The U.S. Department of Health and Human Services Office of the Attorney General

Office of Civil Rights PO Box 12548

200 Independence Ave. S.W. Austin, TX 78711-2548

Washington, D.C. 20201

Texas Department of State Health Services

Management & Investigation Section

PO Box 141369

Austin, TX 78714

Your Choices

You have the right to tell me what information I can share regarding your health information.  In these cases, you have the right to tell me to:

• Share information with your friends & family or others involved in your care

• Share information in an emergency

Uses and Disclosures for PHI

Your health information is typically utilized in the following ways:

  • To provide care: I use your PHI to treat you and share it with other treating professionals to provide continuity of care.

  • Running my practice: I utilize and disclose your PHI to run my practice, improve your care, help you progress in treatment, and contact you.

  • Receive payment for your services: I utilize and disclose your PHI to bill your insurance to receive payment from third-party vendors.      

  • Legal compliance

    • If I believe that a child’s physical or mental health or welfare has been adversely affected by abuse or neglect or that a child has been abused or neglected or may be abused or neglected;

    • If I believe that an elderly or disabled person is the victim of abuse, neglect, or exploitation;

    • If I believe that an individual is the victim of abuse, neglect, illegal, unprofessional, or unethical conduct in an inpatient mental health facility, a chemical dependency treatment facility, or a hospital supplying acute rehabilitation services;

    • If I believe a mental health provider engaged in sexual exploitation against a client;  

    • If law enforcement instructs me to disclose information regarding the treatment of an individual who is a registered sex offender.

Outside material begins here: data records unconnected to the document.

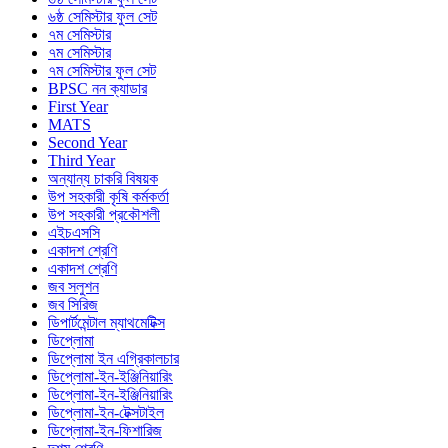
৬ষ্ঠ সেমিস্টার ফুল সেট
৭ম সেমিস্টার
৭ম সেমিস্টার
৭ম সেমিস্টার ফুল সেট
BPSC নন ক্যাডার
First Year
MATS
Second Year
Third Year
অন্যান্য চাকরি বিষয়ক
উপ সহকারী কৃষি কর্মকর্তা
উপ সহকারী প্রকৌশলী
এইচএসসি
একাদশ শ্রেণি
একাদশ শ্রেণি
জব সলুশন
জব সিরিজ
ডিপার্টমেন্টাল ম্যাথমেটিক্স
ডিপ্লোমা
ডিপ্লোমা ইন এগ্রিকালচার
ডিপ্লোমা-ইন-ইঞ্জিনিয়ারিং
ডিপ্লোমা-ইন-ইঞ্জিনিয়ারিং
ডিপ্লোমা-ইন-টেক্সটাইল
ডিপ্লোমা-ইন-ফিশারিজ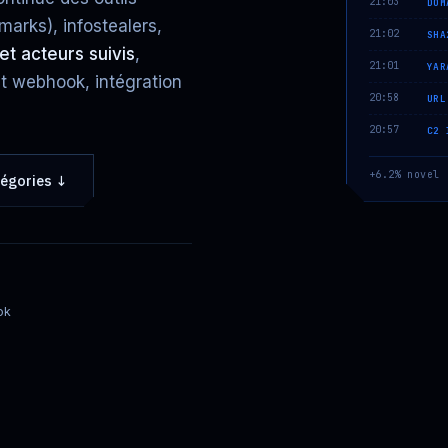
21:03
DOM
marks), infostealers,
21:02
SHA
 et acteurs suivis
,
21:01
YAR
et webhook, intégration
20:58
URL
20:57
C2 
+6.2% novel 
tégories ↓
ok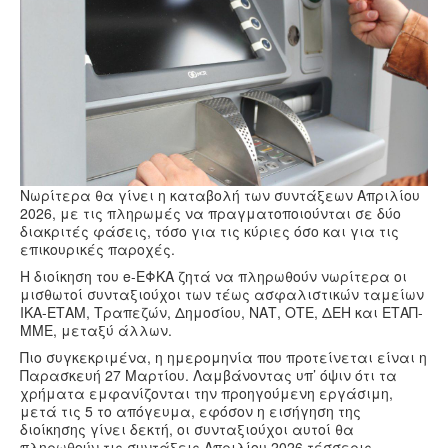
Υγεία
Πολιτισμός
Αθλητικά
Βίντεο
Συνταγές
Νωρίτερα θα γίνει η καταβολή των συντάξεων Απριλίου
2026, με τις πληρωμές να πραγματοποιούνται σε δύο
διακριτές φάσεις, τόσο για τις κύριες όσο και για τις
επικουρικές παροχές.
Η διοίκηση του e-ΕΦΚΑ ζητά να πληρωθούν νωρίτερα οι
μισθωτοί συνταξιούχοι των τέως ασφαλιστικών ταμείων
ΙΚΑ-ΕΤΑΜ, Τραπεζών, Δημοσίου, ΝΑΤ, ΟΤΕ, ΔΕΗ και ΕΤΑΠ-
ΜΜΕ, μεταξύ άλλων.
Πιο συγκεκριμένα, η ημερομηνία που προτείνεται είναι η
Παρασκευή 27 Μαρτίου. Λαμβάνοντας υπ’ όψιν ότι τα
χρήματα εμφανίζονται την προηγούμενη εργάσιμη,
μετά τις 5 το απόγευμα, εφόσον η εισήγηση της
διοίκησης γίνει δεκτή, οι συνταξιούχοι αυτοί θα
πληρωθούν τις συντάξεις Απριλίου 2026 τέσσερις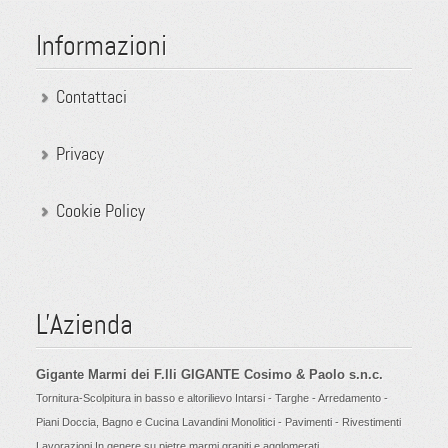
Informazioni
Contattaci
Privacy
Cookie Policy
L'Azienda
Gigante Marmi dei F.lli GIGANTE Cosimo & Paolo s.n.c.
Tornitura-Scolpitura in basso e altorilievo Intarsi - Targhe - Arredamento -
Piani Doccia, Bagno e Cucina Lavandini Monolitici - Pavimenti - Rivestimenti
Lavorazioni In genere su pietre marmi graniti e agglomerati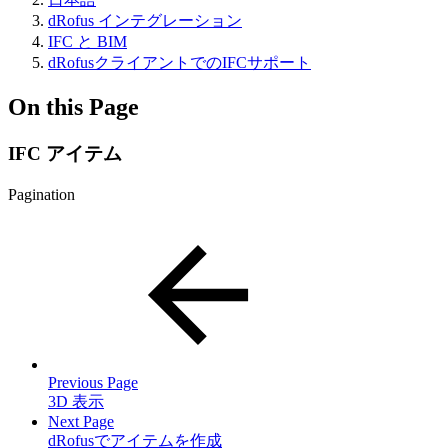
dRofus インテグレーション
IFC と BIM
dRofusクライアントでのIFCサポート
On this Page
IFC アイテム
Pagination
Previous Page
3D 表示
Next Page
dRofusでアイテムを作成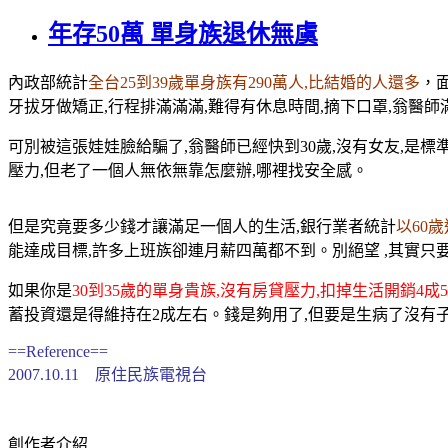
年存50萬 單身族退休無虞
內政部統計
全台25到39歲單身族有290萬人,比
結婚
的人還多
，
牙拔牙做矯正,行程排滿滿滿,難得有休息時間,摘下口罩,翁醫
可別被這張娃娃臉給騙了,翁醫師已經快到30歲,沒有女友,是標
壓力,但老了一個人無依無靠怎麼辦,哪裡找安全感。
但是究竟要多少錢才讓滿足一個人的生活,
銀行
業者統計
以60
能達成目標,許多上班族卻連月薪四萬都不到。別絕望 ,其實只
如果你是
30到35歲的單身貴族,沒有
房貸
壓力,扣掉生活開銷4成
蓄投資還是得維持在2成左右。錢是夠用了,但要是生病了沒有子
==Reference==
2007.10.11 原住民族電視台
創作者介紹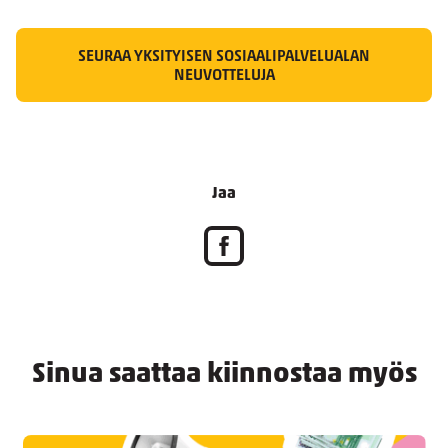
SEURAA YKSITYISEN SOSIAALIPALVELUALAN
NEUVOTTELUJA
Jaa
Sinua saattaa kiinnostaa myös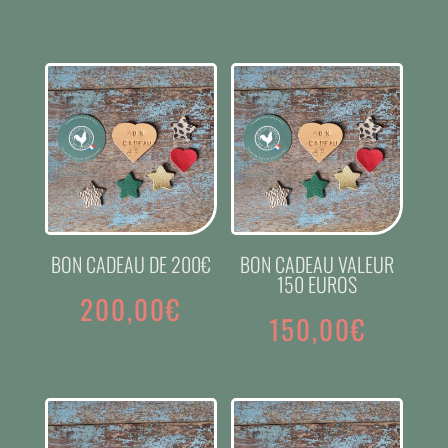
BON CADEAU DE 200€
BON CADEAU VALEUR
150 EUROS
200,00
€
150,00
€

I may receive a legal request to disclose your PHI:

  • Respond to lawsuits and legal actions

  • For government functions, such as national security

  • For law enforcement

  • Court order or subpoena

My Responsibilities:  I must preserve the privacy and security of your PHI within the constraints of the law and will notify you immediately that your privacy may have been compromised in a breach.  Furthermore, I am obligated to follow the privacy practices depicted in this notice and provide a copy to you.  Your PHI will not be shared in a manner other than as described here unless you are notified by you in writing, which you may revoke at any time.

CHANGES TO THE TERMS OF THIS NOTICE

The conditions of this notice can change and will be relevant to all PHI related to you.  A new notice will be accessible upon request.